◆ Page excerpt:
========================
Table 3. 0–1 decision variables and their implications.

Symbol	Implication
$x_{i^{l}j}$	Binary variable; whether the train movement $i^l$ occupies the platform track $j$, 1 is occupied, otherwise 0
$y_{i^{l}r}$	Binary variable; whether $i^l$ occupies the throat route $r$ during station operation, 1 is occupied, otherwise 0
$y_{i^{l}r}^j$	An integrated decision variable. If $i^l$ occupies the throat route $r$ and connects to the platform track $j$ during station operation, the value is 1, otherwise it is 0

in detail.

4.3. Model Establishment

The multi-objective function of the train routing model includes two parts: The platform track assignment costs and throat route assignment costs, which are represented by $z_1$. Balanced utilization cost of platform tracks is represented by $z_2$, which is calculated by summing up the variance of the occupied time of all platform tracks. The smaller the variance value, the more balanced the occupation of tracks.

$$Min z_1={\displaystyle \sum }_{i^l=1}^{w^q}{\displaystyle \sum }_{r=1}^u{\displaystyle \sum }_{j=1}^m{f}_{i^{l}r}^j.y_{i^{l}r}^j$$

(1)

$$Min z_2=\frac{1}{m}{\displaystyle \sum }_{j=1}^m{\left({\displaystyle \sum }_{i^l=1}^{w^q}{t}_{i^{l}j}.x_{i^{l}j}-\frac{1}{m}{\displaystyle \sum }_{i^l=1}^{w^q}{\displaystyle \sum }_{j=1}^m{t}_{i^{l}j}.x_{i^{l}j}\right)}^2$$

(2)

$${\displaystyle \sum }_{r=1}^u{\displaystyle \sum }_{j=1}^m{b}_{r,j}{y}_{i^{l}r}^j=1\hspace{1em}\forall i^l\in W$$

(3)

$${\displaystyle \sum }_{r=1}^u{b}_{r,j}{y}_{i^{l}r}^j=x_{i^{l}j} \forall i^l\in W,j\in J$$

(4)

$${\displaystyle \sum }_{j=1}^m{b}_{r,j}{y}_{i^{l}r}^j=y_{i^{l}r} \forall i^l\in W,j\in J$$

(5)

$$y_{i^{l}r}=c_{i^{l}r}{y}_{i^{l}r} \forall i^l\in W,r\in R$$

(6)

$$x_{i^{l}j}=d_{i^{p}j}{x}_{i^{l}j} \forall i^l\in W,j\in J$$

(7)

$${\phi }_{i^l{h}^p}{x}_{i^{l}j}={\phi }_{i^l{h}^p}{x}_{h^{p}j} \forall i^l,h^p\in W,j\in J$$

(8)

$$x_{i^{l}j}=x_{h^{p}j} \forall i^l,h^p\in W and {\theta }_{i^l{h}^p}=1;j\in J$$

(9)

$$\begin{array}{c}(1-{\phi }_{i^l{h}^p})\left(M\right(2-x_{h^{p}j}-x_{i^{l}j})+T_{h^{p}j}^s-T_{i^{l}j}^e)\ge T_1(1-{\phi }_{i^l{h}^p})\\ \forall i^l,h^p\in W and i^l<h^p; j\in J\end{array}$$

(10)
========================
◆ Excerpted data:
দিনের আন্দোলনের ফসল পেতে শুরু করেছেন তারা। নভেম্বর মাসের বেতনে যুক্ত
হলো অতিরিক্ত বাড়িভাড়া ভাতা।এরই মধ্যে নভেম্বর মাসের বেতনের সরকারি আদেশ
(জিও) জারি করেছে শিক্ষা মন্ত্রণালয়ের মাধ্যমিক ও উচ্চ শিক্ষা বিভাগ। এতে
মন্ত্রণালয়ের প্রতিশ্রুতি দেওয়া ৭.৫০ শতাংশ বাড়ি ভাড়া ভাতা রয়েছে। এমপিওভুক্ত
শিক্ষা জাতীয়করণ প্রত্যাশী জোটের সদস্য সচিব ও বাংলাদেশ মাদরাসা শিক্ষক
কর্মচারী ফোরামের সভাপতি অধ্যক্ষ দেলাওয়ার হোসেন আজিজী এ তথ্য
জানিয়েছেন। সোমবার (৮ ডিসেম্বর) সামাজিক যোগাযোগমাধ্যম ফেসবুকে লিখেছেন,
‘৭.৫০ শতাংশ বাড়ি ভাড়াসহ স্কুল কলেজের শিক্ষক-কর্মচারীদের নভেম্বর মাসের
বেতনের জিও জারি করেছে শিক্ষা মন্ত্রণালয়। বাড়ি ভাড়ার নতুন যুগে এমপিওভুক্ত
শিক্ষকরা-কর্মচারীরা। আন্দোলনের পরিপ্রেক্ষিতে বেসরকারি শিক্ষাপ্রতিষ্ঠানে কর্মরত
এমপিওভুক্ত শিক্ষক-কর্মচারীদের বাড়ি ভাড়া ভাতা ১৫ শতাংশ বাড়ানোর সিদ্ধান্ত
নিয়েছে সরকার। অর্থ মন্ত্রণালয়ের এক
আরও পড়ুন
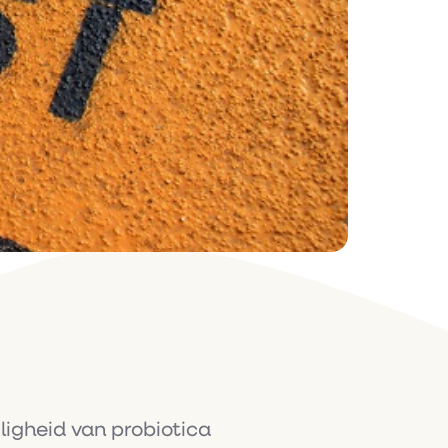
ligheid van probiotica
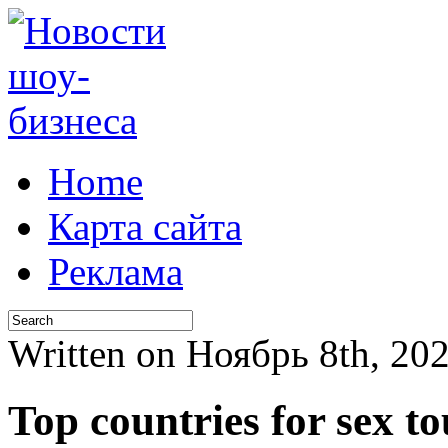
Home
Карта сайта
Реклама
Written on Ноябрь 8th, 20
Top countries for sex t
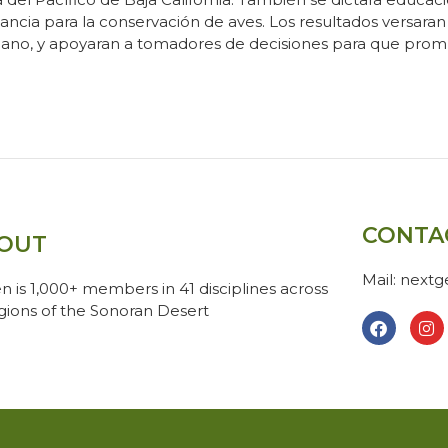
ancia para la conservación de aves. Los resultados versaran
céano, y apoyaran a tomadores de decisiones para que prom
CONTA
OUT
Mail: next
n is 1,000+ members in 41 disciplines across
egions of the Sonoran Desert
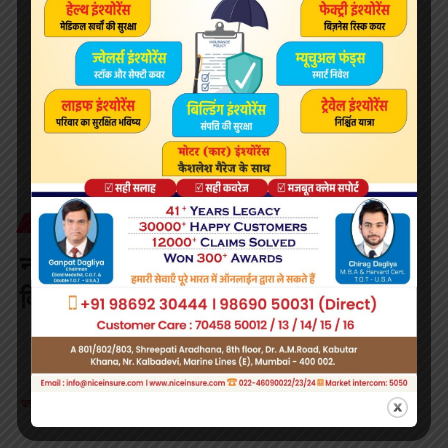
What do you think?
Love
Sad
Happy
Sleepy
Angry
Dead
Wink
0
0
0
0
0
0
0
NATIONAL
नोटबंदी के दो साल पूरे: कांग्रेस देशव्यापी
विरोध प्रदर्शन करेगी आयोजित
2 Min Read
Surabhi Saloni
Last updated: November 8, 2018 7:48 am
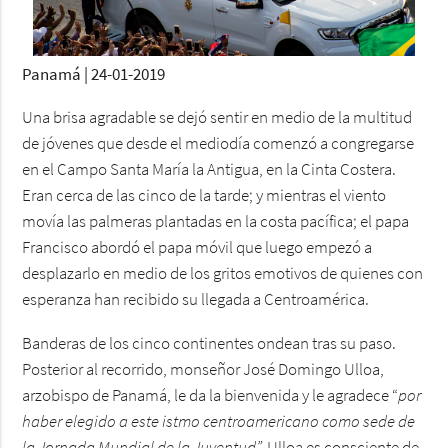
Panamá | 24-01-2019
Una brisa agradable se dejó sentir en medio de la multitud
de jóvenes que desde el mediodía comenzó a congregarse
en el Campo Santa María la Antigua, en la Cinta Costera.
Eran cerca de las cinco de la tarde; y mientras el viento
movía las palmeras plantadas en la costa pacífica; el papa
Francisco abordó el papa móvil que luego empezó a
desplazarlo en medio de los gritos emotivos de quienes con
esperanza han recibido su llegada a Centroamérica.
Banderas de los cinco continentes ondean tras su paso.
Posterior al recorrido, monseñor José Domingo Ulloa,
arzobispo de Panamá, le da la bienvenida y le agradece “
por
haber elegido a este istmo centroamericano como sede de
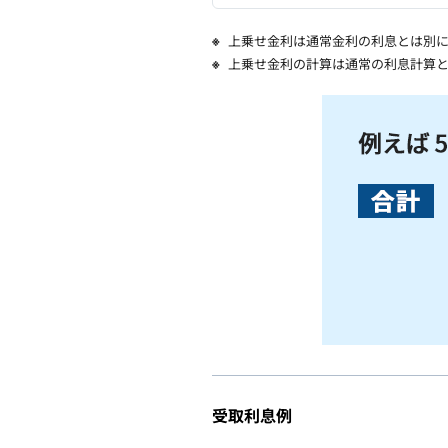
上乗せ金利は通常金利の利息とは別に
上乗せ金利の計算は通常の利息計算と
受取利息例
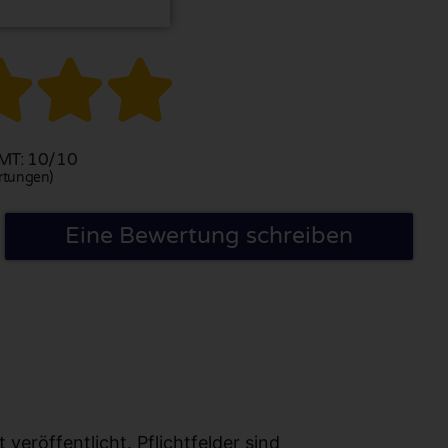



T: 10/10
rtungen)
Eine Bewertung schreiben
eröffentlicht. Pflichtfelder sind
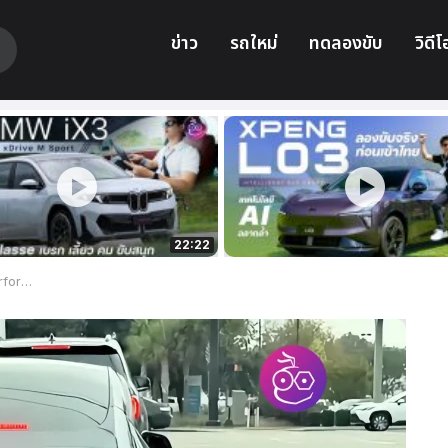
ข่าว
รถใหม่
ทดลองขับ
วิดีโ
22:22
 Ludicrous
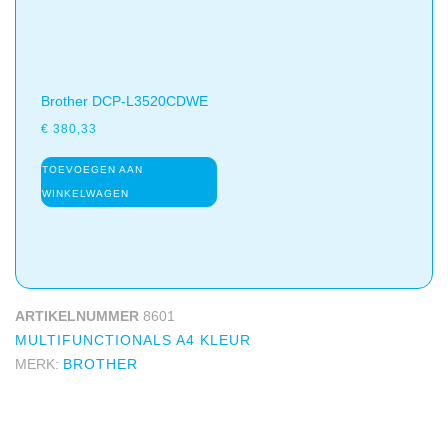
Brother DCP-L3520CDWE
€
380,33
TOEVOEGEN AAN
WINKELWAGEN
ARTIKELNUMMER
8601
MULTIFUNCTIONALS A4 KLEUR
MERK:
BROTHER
========================
◆ Parts of the exercise:
(a) Please rewrite the train routing model passage from "4.3. Model Establishment" to "occupation of tracks.", replacing "variance" with "dispersion".
(b) According to the train routing model passage, how is the balanced utilization cost of platform tracks calculated?
The records are drawn from a different source than the text.

◆ Task-by-task solutions:
(a)
4.3. Model Establishment

The multi-objective function of the train routing model includes two parts: The platform track assignment costs and throat route assignment costs, which are represented by $z_1$. Balanced utilization cost of platform tracks is represented by $z_2$, which is calculated by summing up the dispersion of the occupied time of all platform tracks. The smaller the dispersion value, the more balanced the occupation of tracks.

(b) By summing up the variance of the occupied time of all platform tracks.